[Seitenauszug]
■ ■ ■ ■ ■ ■ ■

Der ehemalige CDU-Generalsekretär und Berliner Bundestagsabgeordnete Mario Czaja fordert, dass seine Partei in den ostdeutschen Ländern auch bereit sein muss, Koalitionen mit der Linkspartei auszuhandeln.
Es ist ein angenehmer Tag in Berlin, knapp zwei Wochen sind es noch bis zu den Landtagswahlen in Sachsen und Thüringen. In der CDU-Parteizentrale muss man sich mit einer für die Partei unangenehmen Sache beschäftigen. Ausgerechnet der Mann, dessen Aufgabe es als Generalsekretär der Partei war, dem Vorsitzenden Friedrich Merz den Rücken freizuhalten und die CDU klar zu positionieren, sorgt für Ärger: Mario Czaja, von Januar 2022 bis Juli 2023 Generalsekretär der Christdemokraten, will das Spiel nicht mehr mitmachen. Er will die Regeln ändern – und den Blickwinkel.

■ ■ ■ ■ ■ ■ ■

[Datensatzauszug]
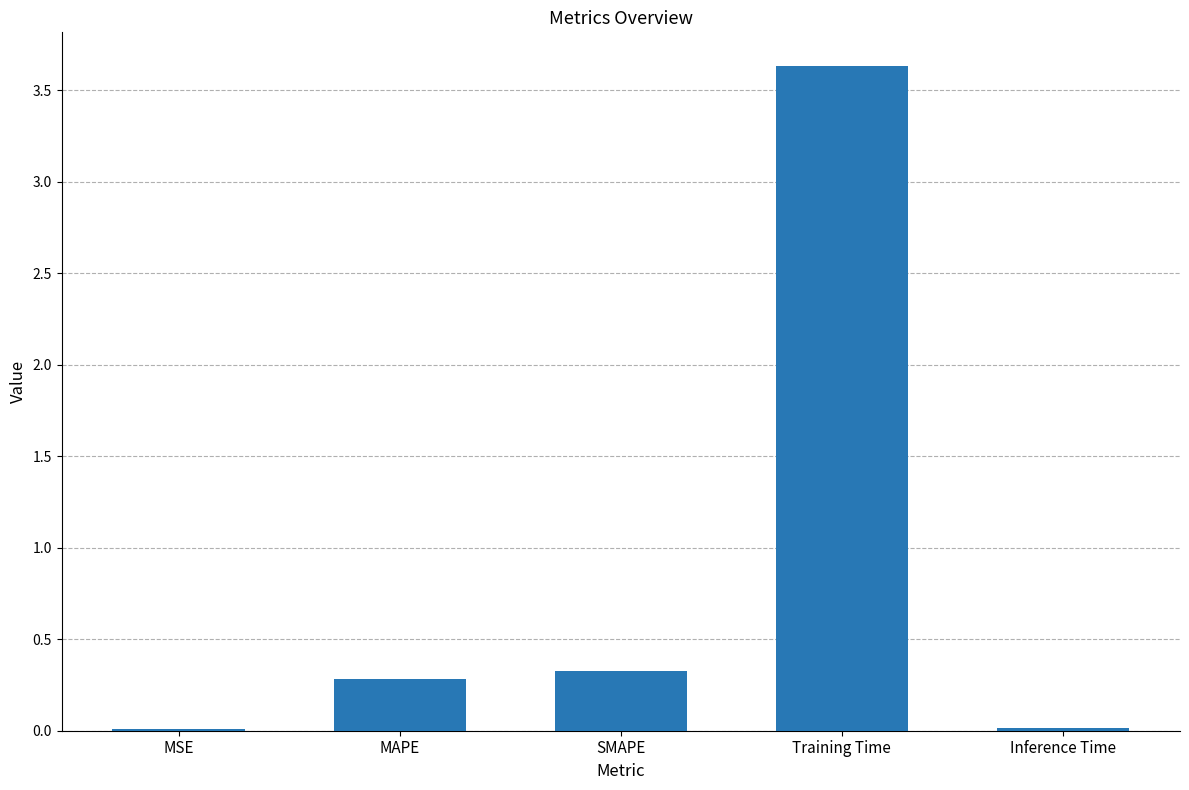

True or false: the data shows 3.6 at Training Time.

True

■ ■ ■ ■ ■ ■ ■

[Was erwartet wird] Gib den Seitenauszug über Mario Czaja vollständig und ohne jede Änderung wieder.

[Ergebnis der Aufgabe]
Der ehemalige CDU-Generalsekretär und Berliner Bundestagsabgeordnete Mario Czaja fordert, dass seine Partei in den ostdeutschen Ländern auch bereit sein muss, Koalitionen mit der Linkspartei auszuhandeln.
Es ist ein angenehmer Tag in Berlin, knapp zwei Wochen sind es noch bis zu den Landtagswahlen in Sachsen und Thüringen. In der CDU-Parteizentrale muss man sich mit einer für die Partei unangenehmen Sache beschäftigen. Ausgerechnet der Mann, dessen Aufgabe es als Generalsekretär der Partei war, dem Vorsitzenden Friedrich Merz den Rücken freizuhalten und die CDU klar zu positionieren, sorgt für Ärger: Mario Czaja, von Januar 2022 bis Juli 2023 Generalsekretär der Christdemokraten, will das Spiel nicht mehr mitmachen. Er will die Regeln ändern – und den Blickwinkel.